2)    Know your vocabulary.

If you want to navigate the system, you need to know the terms.

  • Premium: The fixed amount you pay to your insurance company (or employer) every month.
  • Deductible: An amount you must reach in out-of-pocket costs before your insurance starts paying. The higher the deductible, the more you’ll have to pay yourself before your insurance helps you.
  • Co-pay:  A fixed amount you may have to pay for certain services each time you receive them.
  • Co-insurance: A percentage of the total cost you may have to pay for certain services.
  • Out-of-pocket maximum: The most your health insurance plan can require you to pay on deductibles, co-pays, or coinsurance in a year.  It does not include premiums. The out-of-pocket max is a protection for you, so the lower the better.
  • Claim: A request for your insurance plan to pay for health services. Usually, your provider will send the claim to your insurance company, the company will pay, and you will be billed for the remainder.
  • Negotiated Discount: The discount in reimbursement a provider agrees to accept from an insurance plan for each service they provide. Each insurance plan will have a different rate from another plan because of this discount.
  • Explanation of Benefits (EoB): A notice from your insurance company that a claim has been made for health services you received. An EoB is for your information only. It tells you that your insurance has been billed and how much you might expect to pay. A bill will usually soon follow an EoB.
  • In-Network Provider: A health provider (physician, hospital, therapist, home health agency) that has agreed to contract with a certain health plan. HMOs and PPOs use networks to keep health costs lower by only covering services from these providers.

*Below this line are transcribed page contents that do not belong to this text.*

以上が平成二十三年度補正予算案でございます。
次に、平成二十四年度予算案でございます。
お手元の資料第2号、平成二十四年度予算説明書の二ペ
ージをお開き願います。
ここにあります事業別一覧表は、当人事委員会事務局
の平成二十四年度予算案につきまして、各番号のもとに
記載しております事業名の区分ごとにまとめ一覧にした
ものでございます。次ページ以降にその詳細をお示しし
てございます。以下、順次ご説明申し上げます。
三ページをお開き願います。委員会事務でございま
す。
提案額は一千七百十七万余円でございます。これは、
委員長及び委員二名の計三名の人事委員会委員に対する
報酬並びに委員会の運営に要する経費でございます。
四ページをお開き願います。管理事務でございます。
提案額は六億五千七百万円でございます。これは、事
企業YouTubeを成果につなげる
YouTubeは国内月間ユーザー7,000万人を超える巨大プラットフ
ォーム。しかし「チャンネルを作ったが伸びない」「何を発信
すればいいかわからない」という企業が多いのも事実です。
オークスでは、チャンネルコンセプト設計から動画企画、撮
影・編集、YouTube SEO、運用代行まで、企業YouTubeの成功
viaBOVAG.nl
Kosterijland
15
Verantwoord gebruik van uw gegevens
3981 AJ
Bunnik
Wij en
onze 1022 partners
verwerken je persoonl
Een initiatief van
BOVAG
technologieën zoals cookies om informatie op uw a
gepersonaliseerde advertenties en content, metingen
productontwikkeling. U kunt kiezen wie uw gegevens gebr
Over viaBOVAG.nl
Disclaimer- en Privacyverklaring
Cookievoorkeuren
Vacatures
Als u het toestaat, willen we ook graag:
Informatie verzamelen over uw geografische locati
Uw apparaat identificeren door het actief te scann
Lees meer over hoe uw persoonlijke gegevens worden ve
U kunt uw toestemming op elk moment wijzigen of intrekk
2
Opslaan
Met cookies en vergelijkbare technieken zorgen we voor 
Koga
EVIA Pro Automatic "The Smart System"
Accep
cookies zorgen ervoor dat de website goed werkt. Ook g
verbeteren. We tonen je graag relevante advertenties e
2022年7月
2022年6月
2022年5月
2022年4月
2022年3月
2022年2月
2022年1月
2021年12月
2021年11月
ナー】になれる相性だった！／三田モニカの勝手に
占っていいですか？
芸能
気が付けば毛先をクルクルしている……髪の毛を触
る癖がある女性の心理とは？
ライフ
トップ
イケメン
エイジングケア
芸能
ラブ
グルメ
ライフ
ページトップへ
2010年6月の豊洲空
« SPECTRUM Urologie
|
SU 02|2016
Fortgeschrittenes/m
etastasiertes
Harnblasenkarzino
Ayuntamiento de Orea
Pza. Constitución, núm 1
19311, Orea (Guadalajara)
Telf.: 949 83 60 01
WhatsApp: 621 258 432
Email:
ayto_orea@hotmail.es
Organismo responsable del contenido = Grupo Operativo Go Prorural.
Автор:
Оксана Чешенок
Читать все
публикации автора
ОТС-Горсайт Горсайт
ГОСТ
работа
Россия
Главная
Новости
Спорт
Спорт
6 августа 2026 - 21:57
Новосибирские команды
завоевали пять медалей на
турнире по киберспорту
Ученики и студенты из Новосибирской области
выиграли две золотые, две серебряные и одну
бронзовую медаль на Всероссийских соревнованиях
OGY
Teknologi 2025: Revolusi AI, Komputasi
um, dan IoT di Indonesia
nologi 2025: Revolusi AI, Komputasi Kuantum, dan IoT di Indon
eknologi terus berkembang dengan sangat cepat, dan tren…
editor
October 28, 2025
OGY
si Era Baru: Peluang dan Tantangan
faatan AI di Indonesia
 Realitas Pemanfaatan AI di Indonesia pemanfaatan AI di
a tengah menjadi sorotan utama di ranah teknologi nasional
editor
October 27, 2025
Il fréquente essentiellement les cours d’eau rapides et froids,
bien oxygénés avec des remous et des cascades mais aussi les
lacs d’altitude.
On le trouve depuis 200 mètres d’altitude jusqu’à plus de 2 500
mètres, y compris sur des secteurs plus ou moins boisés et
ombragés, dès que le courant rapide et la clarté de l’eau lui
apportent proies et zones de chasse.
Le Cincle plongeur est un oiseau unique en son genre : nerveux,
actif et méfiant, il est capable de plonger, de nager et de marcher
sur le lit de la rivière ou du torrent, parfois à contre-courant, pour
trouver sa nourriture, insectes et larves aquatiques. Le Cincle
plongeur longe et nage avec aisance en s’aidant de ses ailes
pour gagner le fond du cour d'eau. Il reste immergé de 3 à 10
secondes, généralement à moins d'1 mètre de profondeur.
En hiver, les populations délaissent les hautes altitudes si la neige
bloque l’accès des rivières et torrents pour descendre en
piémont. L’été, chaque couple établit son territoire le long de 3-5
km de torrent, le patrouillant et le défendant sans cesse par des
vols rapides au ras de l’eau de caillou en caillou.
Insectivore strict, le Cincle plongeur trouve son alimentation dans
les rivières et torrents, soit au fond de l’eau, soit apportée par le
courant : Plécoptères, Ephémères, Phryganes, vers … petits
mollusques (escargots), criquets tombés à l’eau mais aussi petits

Looking for more? Find a full health care glossary here.

3)    A cost is not just a cost.

Unlike most consumer goods you purchase, hospitals and physicians generally don’t have a set “sticker price” they charge for a health service. Instead, they negotiate different prices with each insurance plan they contract with. So you and your neighbor could get the exact same surgery done at the same place, and the hospital might put a different sticker on it, depending on what insurance you each have.

It’s difficult to know your costs beforehand, but there are a lot of things you can do to keep your costs low:

  • Stay in your network. Most health plans, such as HMOs and PPOs, will only cover services with providers who are in their network. Or, they may offer better coverage in the network, such as 80% in-network and 50% out-of-network. Check to make sure every doctor you see is in-network by calling their office. Also be aware of hidden out-of-network costs when you visit a hospital.
  • Be smart about your deductible. Know how much it is and when you have met it. If you meet your deductible towards the end of the year and still plan to get a lot of health services, try to schedule them within the year so that you do not need to meet the deductible again right away. And remember, there may be a separate deductible for in-network versus out-of-network providers or for prescription drugs. See here for more deductible tips.
  • Check if you need a pre-authorization. Some insurance plans require you to get authorization from them before a test or procedure. Your doctor’s office should be able to find out or you can call your health plan yourself.
  • Pay your bill on time. Just like any other bill, late fees add up.